§ ACTIVITY
Each line below is to be repeated exactly; any picture is to be left out.

*** Opening RECORDS PROVIDED ***

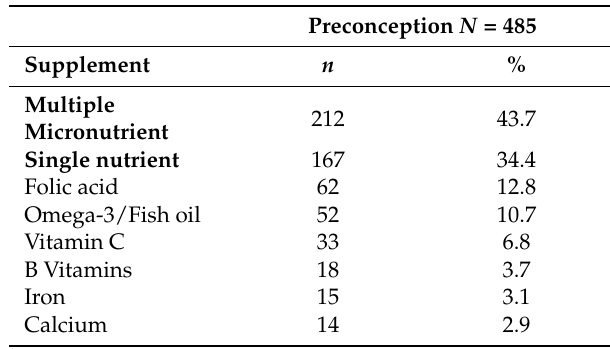
Table 3. Rates of multiple and single micronutrient supplement use among preconception women aged 31–36 years in 2009 from the Australian Longitudinal Study on Women’s Health.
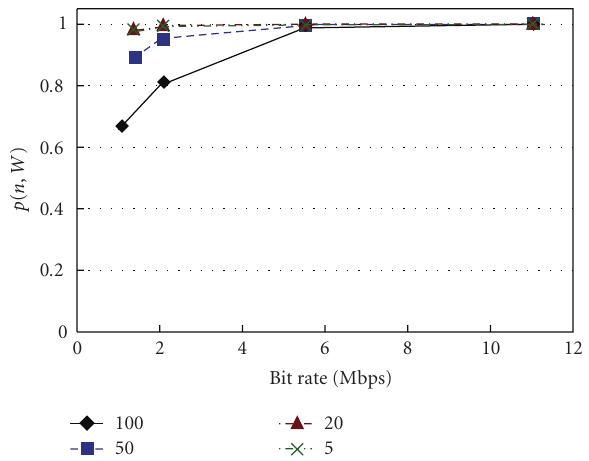
Figure 3: Successful beacon transmission rate of 802.11g (20 microsec).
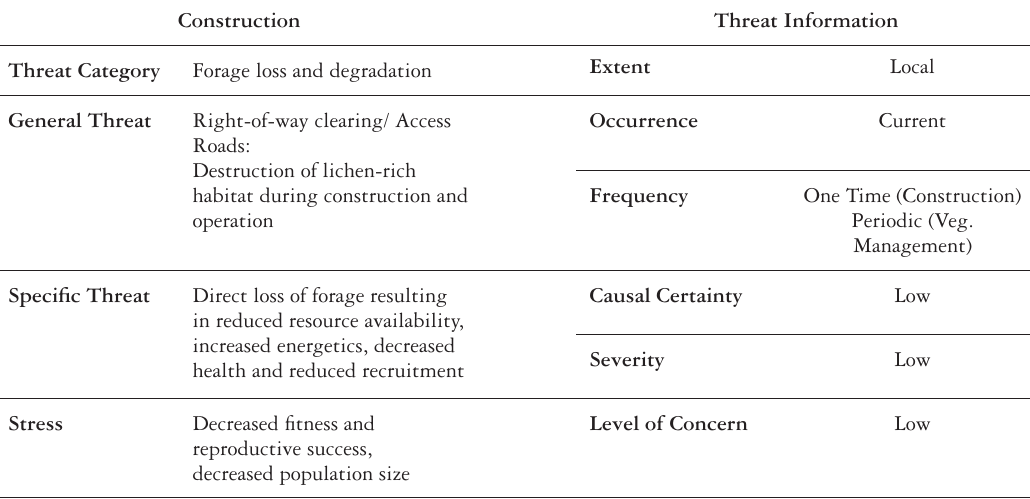
Table 1. Implications of threat categories for Site Selection and Environmental Assessment determined during Manitoba Hydro Boreal Woodland Caribou Workshop addressing destruction/degradation of boreal woodland caribou forage (lichens) located along transmission line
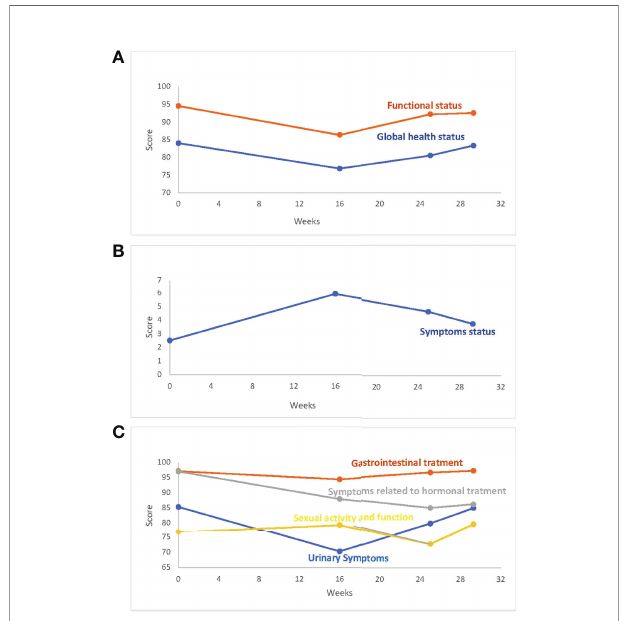
FIGURE 3 | PRO (A) . QLQ30_Global Health Status/Functional Status. (B) QLQ30_Symptoms Status. (C) QLQ_PR25. PROs score is displayed in the Y- axis. Weeks after pretreatment assessment are displayed in the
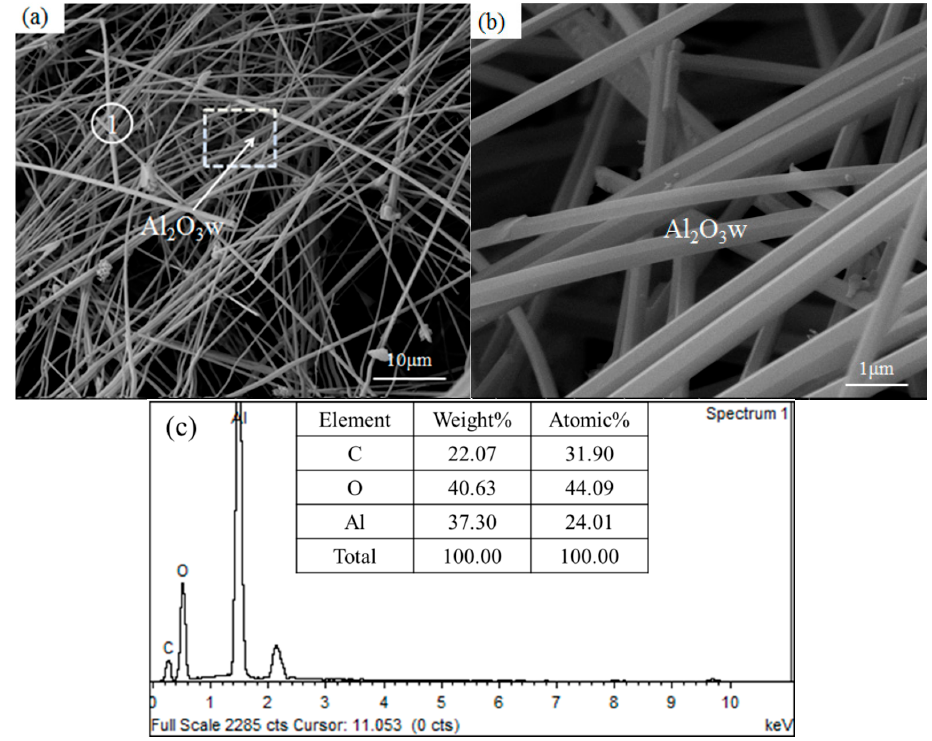
Figure 5. SEM images ( a , b ) and EDS spectrum ( c ) of the as-synthesized samples: Al 2 O 3 w means Al 2 O 3 whiskers. Al 2 O 3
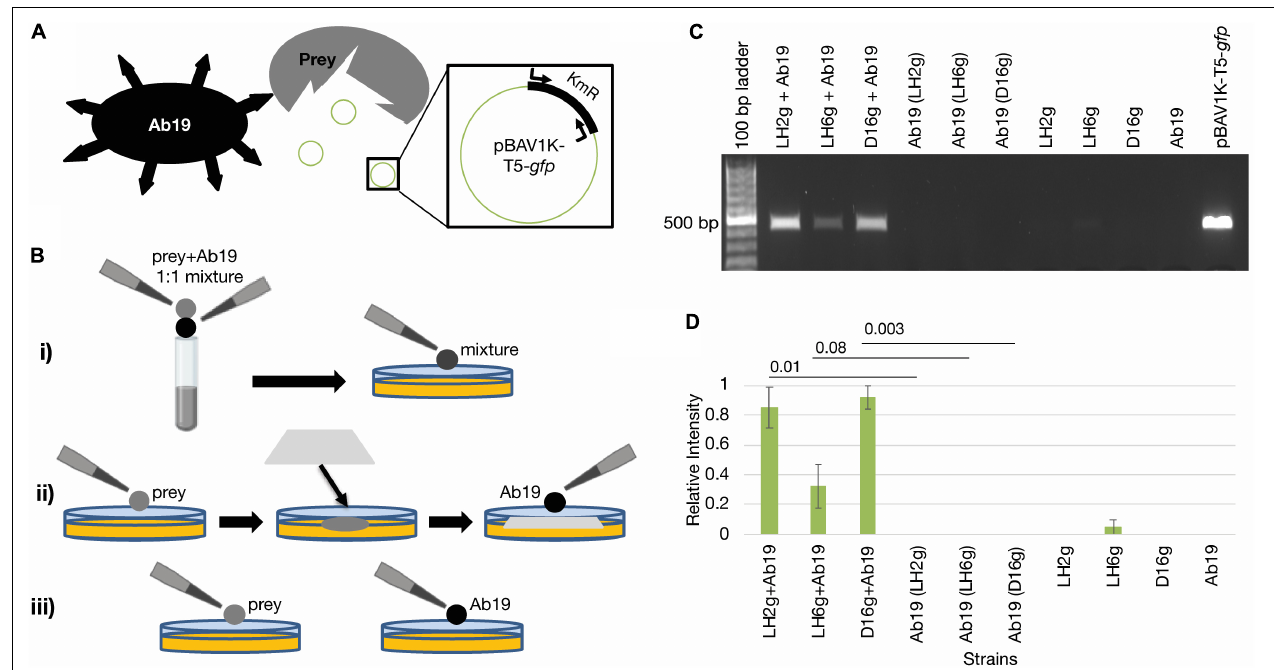
FIGURE 2 | Contact-dependent DNA release. (A) Schematic showing assay concept. The predator strain (Ab19) liberates the pBAV1K-T5- gfp plasmid from the prey strains being tested. Then the presence of the plasmid is detected by amplification of the KmR gene on the plasmid. (B) Schematic detailing the different incubation conditions being used. (i) Prey strain and Ab19 are mixed 1:1 and spotted directly onto the agar plate; (ii) prey strain and Ab19 are separated by a membrane; (iii) controls include incubations of each strain on the plates individually. (C) A 1.0% agarose gel depicting the PCR-based KmR gene (450 bp) detection of released DNA mediated by contact dependent killing representative of triplicate experiments shown in Supplementary Figure S1 . Co-cultures separated by a membrane to inhibit T6SS are denoted with parentheses. (D) Relative intensities of PCR products in each lane from Supplementary Figure S1 were measured by densitometry using Image LabTM. The band produced by amplification of pBAV1K-T5- gfp was used as the standard (Rel. Intensity = 1.0). The averages are represented, and error bars represent the standard error of the mean. Student’s paired T -tests were performed for each co-incubation compared to its corresponding membrane-separated control incubation. The p -values for the LH2g, LH6g, and D16g datasets are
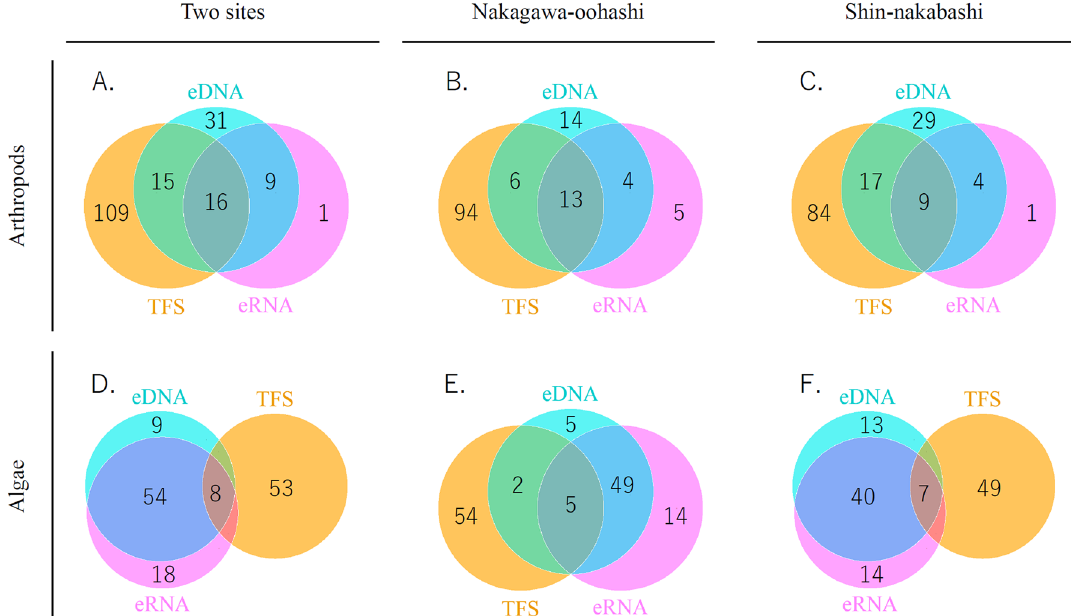
Figure 2. Comparison of the species detected using the eDNA/eRNA metabarcoding analyses and traditional field surveys (TFSs). ( A–F ) Comparison of the species detected using eDNA/eRNA metabarcoding and TFS. Venn diagrams were illustrated for multiple analytical conditions in a matrix (species vs. sites). For example, ( A ) indicates a result using two-site merged data in arthropods, and ( E ) uses data only from Nakagawa-oohashi for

*** Closing RECORDS PROVIDED ***

§ SOLUTION
Table 3. Rates of multiple and single micronutrient supplement use among preconception women aged 31–36 years in 2009 from the Australian Longitudinal Study on Women’s Health.
Figure 3: Successful beacon transmission rate of 802.11g (20 microsec).
Table 1. Implications of threat categories for Site Selection and Environmental Assessment determined during Manitoba Hydro Boreal Woodland Caribou Workshop addressing destruction/degradation of boreal woodland caribou forage (lichens) located along transmission line
FIGURE 3 | PRO (A) . QLQ30_Global Health Status/Functional Status. (B) QLQ30_Symptoms Status. (C) QLQ_PR25. PROs score is displayed in the Y- axis. Weeks after pretreatment assessment are displayed in the
Figure 5. SEM images ( a , b ) and EDS spectrum ( c ) of the as-synthesized samples: Al 2 O 3 w means Al 2 O 3 whiskers. Al 2 O 3
FIGURE 2 | Contact-dependent DNA release. (A) Schematic showing assay concept. The predator strain (Ab19) liberates the pBAV1K-T5- gfp plasmid from the prey strains being tested. Then the presence of the plasmid is detected by amplification of the KmR gene on the plasmid. (B) Schematic detailing the different incubation conditions being used. (i) Prey strain and Ab19 are mixed 1:1 and spotted directly onto the agar plate; (ii) prey strain and Ab19 are separated by a membrane; (iii) controls include incubations of each strain on the plates individually. (C) A 1.0% agarose gel depicting the PCR-based KmR gene (450 bp) detection of released DNA mediated by contact dependent killing representative of triplicate experiments shown in Supplementary Figure S1 . Co-cultures separated by a membrane to inhibit T6SS are denoted with parentheses. (D) Relative intensities of PCR products in each lane from Supplementary Figure S1 were measured by densitometry using Image LabTM. The band produced by amplification of pBAV1K-T5- gfp was used as the standard (Rel. Intensity = 1.0). The averages are represented, and error bars represent the standard error of the mean. Student’s paired T -tests were performed for each co-incubation compared to its corresponding membrane-separated control incubation. The p -values for the LH2g, LH6g, and D16g datasets are
Figure 2. Comparison of the species detected using the eDNA/eRNA metabarcoding analyses and traditional field surveys (TFSs). ( A–F ) Comparison of the species detected using eDNA/eRNA metabarcoding and TFS. Venn diagrams were illustrated for multiple analytical conditions in a matrix (species vs. sites). For example, ( A ) indicates a result using two-site merged data in arthropods, and ( E ) uses data only from Nakagawa-oohashi for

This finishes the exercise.